Despite an address mix-up related to his homelessness, Steiner said he was able to cast his ballot.
6:02 a.m.: One Marion County polling place started the day by turning away voters
Carol Bryant carefully pushed open the door to the Salvation Army’s squat Lewis Community Center in Fountain Square. Rain splattered and pooled on the concrete strip underneath. Beyond the reach of the fluorescent lighting: no voters.
For Carol and James Bryant, the married duo manning the voting center, it wasn’t a surprise.
“You know, on an off year and a primary, … pouring down rain, I mean, you’ve got three strikes against us,” Carol Bryant said.
Half a mile away, at Indianapolis Fire Department Station 3, poll workers were redirecting the morning’s scant voters to other voting centers as they worked to resolve some technical difficulties. One machine cranked out a lengthy report until the harried voting center inspector hit the pause button and redialed a help hotline.

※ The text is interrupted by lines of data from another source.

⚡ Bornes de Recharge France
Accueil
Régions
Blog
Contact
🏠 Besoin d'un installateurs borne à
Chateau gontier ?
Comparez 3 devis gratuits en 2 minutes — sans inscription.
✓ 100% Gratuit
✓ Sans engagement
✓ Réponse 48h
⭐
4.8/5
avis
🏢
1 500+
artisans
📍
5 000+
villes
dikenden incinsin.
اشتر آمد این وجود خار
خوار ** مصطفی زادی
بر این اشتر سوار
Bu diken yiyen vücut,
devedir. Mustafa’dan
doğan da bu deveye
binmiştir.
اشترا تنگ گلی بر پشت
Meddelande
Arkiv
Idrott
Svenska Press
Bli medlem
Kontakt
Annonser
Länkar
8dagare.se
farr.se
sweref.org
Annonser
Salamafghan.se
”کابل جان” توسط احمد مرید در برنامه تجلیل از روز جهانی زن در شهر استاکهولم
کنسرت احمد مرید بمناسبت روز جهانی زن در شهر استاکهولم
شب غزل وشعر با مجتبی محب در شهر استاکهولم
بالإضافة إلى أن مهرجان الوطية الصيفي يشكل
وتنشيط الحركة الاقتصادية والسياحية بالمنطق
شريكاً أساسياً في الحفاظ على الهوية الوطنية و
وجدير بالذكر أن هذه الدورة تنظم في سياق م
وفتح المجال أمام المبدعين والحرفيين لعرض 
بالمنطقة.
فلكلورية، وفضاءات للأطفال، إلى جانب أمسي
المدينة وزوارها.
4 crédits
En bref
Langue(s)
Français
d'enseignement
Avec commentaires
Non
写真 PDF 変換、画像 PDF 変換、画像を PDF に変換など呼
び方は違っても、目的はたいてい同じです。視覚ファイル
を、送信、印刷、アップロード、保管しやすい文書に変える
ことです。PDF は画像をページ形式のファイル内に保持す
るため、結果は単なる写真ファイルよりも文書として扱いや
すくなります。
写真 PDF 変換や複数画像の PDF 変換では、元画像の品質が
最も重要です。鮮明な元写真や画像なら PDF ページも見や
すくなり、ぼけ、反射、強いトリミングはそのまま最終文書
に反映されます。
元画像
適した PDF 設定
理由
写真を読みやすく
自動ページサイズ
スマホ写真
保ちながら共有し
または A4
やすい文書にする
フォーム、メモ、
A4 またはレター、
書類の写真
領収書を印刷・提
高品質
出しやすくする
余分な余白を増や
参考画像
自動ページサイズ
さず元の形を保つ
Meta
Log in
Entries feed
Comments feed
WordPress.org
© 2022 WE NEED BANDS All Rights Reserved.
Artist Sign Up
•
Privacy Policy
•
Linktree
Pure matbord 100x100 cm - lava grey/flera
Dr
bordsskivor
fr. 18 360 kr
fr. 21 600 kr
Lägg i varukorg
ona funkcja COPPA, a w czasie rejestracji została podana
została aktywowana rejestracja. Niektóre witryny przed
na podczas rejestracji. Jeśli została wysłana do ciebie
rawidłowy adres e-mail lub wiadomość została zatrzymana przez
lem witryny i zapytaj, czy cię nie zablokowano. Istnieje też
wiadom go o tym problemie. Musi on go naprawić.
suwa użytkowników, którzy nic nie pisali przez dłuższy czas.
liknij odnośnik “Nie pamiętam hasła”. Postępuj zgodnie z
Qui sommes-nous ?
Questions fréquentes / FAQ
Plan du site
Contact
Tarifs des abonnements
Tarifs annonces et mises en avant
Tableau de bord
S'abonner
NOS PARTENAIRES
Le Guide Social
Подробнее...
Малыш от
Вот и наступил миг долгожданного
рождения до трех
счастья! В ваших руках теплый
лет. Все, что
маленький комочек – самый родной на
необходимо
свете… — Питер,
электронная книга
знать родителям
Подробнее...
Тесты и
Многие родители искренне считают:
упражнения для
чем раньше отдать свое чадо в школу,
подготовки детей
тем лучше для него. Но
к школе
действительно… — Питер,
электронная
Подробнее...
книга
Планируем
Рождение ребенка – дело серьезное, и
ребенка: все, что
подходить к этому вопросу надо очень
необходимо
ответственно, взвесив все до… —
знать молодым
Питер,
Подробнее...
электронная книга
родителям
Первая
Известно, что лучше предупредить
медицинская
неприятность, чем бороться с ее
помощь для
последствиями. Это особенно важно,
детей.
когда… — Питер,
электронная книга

Robert Short, one of two voting center clerks at the location, said that over his two decades of poll work, he’d typically seen about 100 voters on midterm-year primary election days. Short said he hoped the machines would be online by 7 a.m., but didn’t expect turnout to be high.
Asked why he continued the work of running polls on low-interest days, Short said he simply wanted to help.
“Somebody’s got to help,” he said. “I’m showing my grandkids, my kids, you’ve got to pass it on, no matter what the adversity, what the odds, how bad it is—you still do the job.”